Alexander, Joseph Addison

Alexander, Joseph Addison D.D., an eminent Presbyterian minister and scholar, third son of Dr. Archibald Alexander (q.v.), was born April 24, 1809. He graduated at Princeton in 1826, receiving the first honor of his class. He was soon after appointed tutor in that college, but declined the post, and united with Professor Robert B. Patton in the establishment of the Edgehill Seminary for boys at Princeton. In 1830 he was appointed Adjunct-professor of Ancient Languages at Princeton, but resigned in 1833 to visit the German universities. He spent a season at Halle and Berlin, and returned to accept the professorship of Oriental Literature in the Theological Seminary at Princeton, to which he had been appointed during his absence. In 1852 he was transferred to the chair of Ecclesiastical History. He died at Princeton, Jan. 28, 1860.
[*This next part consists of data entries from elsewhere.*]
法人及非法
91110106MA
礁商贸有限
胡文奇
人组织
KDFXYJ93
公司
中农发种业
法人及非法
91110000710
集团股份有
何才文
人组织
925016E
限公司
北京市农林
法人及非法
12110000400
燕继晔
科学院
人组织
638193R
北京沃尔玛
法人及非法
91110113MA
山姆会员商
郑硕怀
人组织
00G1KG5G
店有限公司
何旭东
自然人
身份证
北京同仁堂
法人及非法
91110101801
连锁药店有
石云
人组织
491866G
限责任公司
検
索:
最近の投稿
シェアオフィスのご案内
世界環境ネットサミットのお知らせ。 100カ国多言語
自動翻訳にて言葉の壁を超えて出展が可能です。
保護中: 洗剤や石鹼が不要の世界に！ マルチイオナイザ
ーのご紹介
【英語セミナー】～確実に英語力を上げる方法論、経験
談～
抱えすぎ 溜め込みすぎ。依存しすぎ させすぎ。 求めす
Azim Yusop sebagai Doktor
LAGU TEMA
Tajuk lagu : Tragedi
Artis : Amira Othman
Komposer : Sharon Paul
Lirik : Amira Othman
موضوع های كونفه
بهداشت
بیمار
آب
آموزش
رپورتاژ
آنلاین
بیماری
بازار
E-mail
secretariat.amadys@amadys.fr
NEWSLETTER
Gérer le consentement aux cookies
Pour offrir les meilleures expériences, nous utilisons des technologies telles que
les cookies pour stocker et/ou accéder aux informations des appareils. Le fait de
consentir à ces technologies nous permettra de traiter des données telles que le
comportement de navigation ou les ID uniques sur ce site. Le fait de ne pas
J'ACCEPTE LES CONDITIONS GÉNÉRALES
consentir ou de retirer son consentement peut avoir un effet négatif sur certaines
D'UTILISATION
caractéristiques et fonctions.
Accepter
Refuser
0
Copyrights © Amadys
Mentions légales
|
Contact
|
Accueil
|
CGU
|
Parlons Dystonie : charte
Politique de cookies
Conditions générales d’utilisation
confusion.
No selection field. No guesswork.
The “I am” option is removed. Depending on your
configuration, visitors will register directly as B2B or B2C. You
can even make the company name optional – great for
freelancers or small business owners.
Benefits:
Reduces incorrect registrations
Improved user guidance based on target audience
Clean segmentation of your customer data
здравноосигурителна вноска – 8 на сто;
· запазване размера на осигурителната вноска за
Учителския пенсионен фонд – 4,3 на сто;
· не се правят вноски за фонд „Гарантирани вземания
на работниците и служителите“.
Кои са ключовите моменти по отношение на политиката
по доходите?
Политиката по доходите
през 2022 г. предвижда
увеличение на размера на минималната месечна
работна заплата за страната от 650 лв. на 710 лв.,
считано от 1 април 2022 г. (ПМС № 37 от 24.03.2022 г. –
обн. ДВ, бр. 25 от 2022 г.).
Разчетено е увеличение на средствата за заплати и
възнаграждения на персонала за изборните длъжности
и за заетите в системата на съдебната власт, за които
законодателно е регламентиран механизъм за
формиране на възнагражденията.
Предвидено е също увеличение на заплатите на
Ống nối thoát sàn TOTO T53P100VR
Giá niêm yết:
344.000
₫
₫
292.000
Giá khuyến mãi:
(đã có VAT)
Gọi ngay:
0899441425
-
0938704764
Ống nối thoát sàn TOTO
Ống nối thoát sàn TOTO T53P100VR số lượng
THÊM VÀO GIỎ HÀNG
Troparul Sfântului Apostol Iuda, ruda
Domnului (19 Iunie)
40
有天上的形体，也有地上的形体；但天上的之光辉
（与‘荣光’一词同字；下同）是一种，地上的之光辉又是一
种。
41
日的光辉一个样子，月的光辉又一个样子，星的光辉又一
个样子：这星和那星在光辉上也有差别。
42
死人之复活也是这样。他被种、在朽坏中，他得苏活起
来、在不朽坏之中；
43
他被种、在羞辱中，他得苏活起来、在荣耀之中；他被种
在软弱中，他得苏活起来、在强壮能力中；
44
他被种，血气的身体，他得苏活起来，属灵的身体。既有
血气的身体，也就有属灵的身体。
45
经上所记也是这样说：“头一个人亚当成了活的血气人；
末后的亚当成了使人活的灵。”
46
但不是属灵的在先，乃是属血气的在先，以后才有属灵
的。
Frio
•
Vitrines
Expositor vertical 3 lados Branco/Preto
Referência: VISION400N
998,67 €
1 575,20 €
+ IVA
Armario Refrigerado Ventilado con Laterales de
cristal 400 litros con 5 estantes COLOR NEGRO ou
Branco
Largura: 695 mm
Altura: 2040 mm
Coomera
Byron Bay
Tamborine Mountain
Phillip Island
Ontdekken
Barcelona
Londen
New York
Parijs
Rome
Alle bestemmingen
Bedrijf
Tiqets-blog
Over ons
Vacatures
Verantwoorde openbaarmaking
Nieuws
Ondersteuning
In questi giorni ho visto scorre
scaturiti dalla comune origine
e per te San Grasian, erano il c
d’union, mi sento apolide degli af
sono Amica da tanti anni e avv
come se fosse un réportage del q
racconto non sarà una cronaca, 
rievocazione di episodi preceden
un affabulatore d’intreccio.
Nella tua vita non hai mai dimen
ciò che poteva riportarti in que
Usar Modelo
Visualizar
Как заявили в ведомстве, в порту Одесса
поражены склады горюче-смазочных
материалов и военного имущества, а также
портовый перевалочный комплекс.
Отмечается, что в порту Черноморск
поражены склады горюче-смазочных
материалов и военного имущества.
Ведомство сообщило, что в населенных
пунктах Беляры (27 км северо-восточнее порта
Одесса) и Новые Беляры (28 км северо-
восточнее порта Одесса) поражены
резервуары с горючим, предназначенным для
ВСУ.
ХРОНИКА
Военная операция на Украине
Dr. Alexander spoke almost all the modern languages of Europe, and as a scholar in Oriental literature had few, if any, superiors. His critical works are distinguished by keen analysis and sound discrimination. As a preacher, he was distinguished and popular. Preaching mostly from written notes, he was seldom known to take his eyes from the paper, though he kept up the interest of his auditors by the great learning, the clear method, and, at times, the high flight of eloquence he displayed. He had the rare capacity, both mental and physical, of almost incessant reading and intellectual labor, and he tasked his great energies to the utmost. The result is before us in a life of seldom paralleled intellectual achievement. He studied Arabic when a boy, and had read the whole Koran in that tongue when he was fourteen. Persic, Syriac, Hebrew, Coptic were successively mastered. He did not study these languages for the sake of their grammar, but of their literature; not for the purpose of knowing, but of using them. He studied, however, profoundly the philosophy of their structure and their analogies to each other, and learned the Sanscrit to possess the basis of comparative philology. Greek and Latin, and all the modern languages of Europe, were familiar to him. From this foundation of linguistic learning he proceeded to a wide and comprehensive system of historical, antiquarian, and philosophical studies. But all his other acquisitions were subordinated to the study and elucidation of the Word of God. His professional lectures and his commentaries were the fruit of his wide researches thus applied and consecrated. But his personal love for the Scriptures and delight in them were not less remarkable than his ability in illustrating them. He had learned whole books of them by heart, both in the original and in our English version. The exegetical works of Dr. Alexander have gained him a great reputation in Europe, as well as in America, and will doubtless remain a permanent part of Biblical literature. They include The earlier Prophecies of Isaiah (N. Y. 1846, 8vo): — The later Prophecies of Isaiah

(N. Y. 1847, 8vo): — Isaiah illustrated and explained (an abridgment of the critical commentary, N. Y. 1851, 2 vols. 12mo): — The Psalms translated and explained (N. Y. 1850, 3 vols. 8vo): — Commentary on the Acts (N. Y. 1857, 2 vols. 12mo): — Comm. on Mark (1858, 12mo). He also published (from the Princeton Review) Essays on the primitive Church Offices (N. Y. 1851). Since his death his Sermons have been published (2 vols. 8vo, N. Y. 1860); also a Commentary on Matthew (N. Y. 1860); and Notes on N.T. Literature (N. Y. 1861, 12mo).